# Where to buy dumbells



## El Toro Mr UK98 (Nov 11, 2011)

Ive just been looking on the net where to buy some dumbells for the gym i manage and cant find anyone who will sell me a single pair.

Does anyone know where to look to price up some 55 kg and possibly 60 kg dumbells ???


----------



## Gorgeous_George (Apr 22, 2012)

i got some of ebay a while ago and you can get non name brand ones so they are alot cheaper too


----------



## El Toro Mr UK98 (Nov 11, 2011)

Gorgeous_George said:


> i got some of ebay a while ago and you can get non name brand ones so they are alot cheaper too


Thanks but I looked mate they dont go anywhere near 55 -60 kg ones though


----------



## Gorgeous_George (Apr 22, 2012)

can u get adjustable ones? maybe u can buy more plates for it seperate, tbh i found it hard to find good db's all u find is those sand filled ones that can go up to a back breaking 12.5kg lol


----------



## El Toro Mr UK98 (Nov 11, 2011)

Gorgeous_George said:


> can u get adjustable ones? maybe u can buy more plates for it seperate, tbh i found it hard to find good db's all u find is those sand filled ones that can go up to a back breaking 12.5kg lol


I think at the weight im after they have to be solid and dont realy want ajustable as it wouldnt look right in the gym.
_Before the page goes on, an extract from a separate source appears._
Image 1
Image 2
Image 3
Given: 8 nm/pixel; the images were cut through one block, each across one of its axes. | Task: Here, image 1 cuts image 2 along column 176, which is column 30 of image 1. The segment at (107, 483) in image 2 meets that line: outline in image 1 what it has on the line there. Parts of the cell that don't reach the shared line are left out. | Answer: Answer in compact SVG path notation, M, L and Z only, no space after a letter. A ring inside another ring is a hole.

Gymrats do a full set upto 100kg but wont just sell one or two pairs ;(


----------



## DoubleXL- (Feb 13, 2012)

I'm sure Milky was selling some pretty heavy ones mate??


----------



## El Toro Mr UK98 (Nov 11, 2011)

DoubleXL- said:


> I'm sure Milky was selling some pretty heavy ones mate??


thanks pal, ill see if he reads this, if not ill fire him a pm


----------



## 2H3ENCH4U (May 23, 2012)

Available in weights up to 100kg The Watson Pro Dumbbells also have the advantage of being totally customisable with your companies Logo, choice of Handle Thickness (up to 2 1/2"), End Plate colour, Type of Knurling and Fixed or Revolving Handles.
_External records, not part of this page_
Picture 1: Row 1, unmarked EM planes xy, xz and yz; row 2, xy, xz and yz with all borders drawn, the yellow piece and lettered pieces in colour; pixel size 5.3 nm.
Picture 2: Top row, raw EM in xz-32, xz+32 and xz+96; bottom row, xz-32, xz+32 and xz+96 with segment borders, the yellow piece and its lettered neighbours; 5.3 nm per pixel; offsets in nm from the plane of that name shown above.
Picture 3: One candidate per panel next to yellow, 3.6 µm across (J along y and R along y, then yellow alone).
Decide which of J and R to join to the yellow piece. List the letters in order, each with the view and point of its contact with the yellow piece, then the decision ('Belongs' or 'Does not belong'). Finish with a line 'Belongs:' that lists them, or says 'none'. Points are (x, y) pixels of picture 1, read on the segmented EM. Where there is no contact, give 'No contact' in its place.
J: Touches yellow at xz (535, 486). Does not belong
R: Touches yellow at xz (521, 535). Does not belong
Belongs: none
http://www.gymequipment.uk.com/store/item/388wq/Dumbbells/Watson_Pro_Dumbbells.html

They are some sexy looking dumbells :drool:


----------



## marknorthumbria (Oct 1, 2009)

Get in touch with some steel fabricators or similar, knock you up any sizes balanced as well as the professional ones for a fraction, that's what my local gym does


----------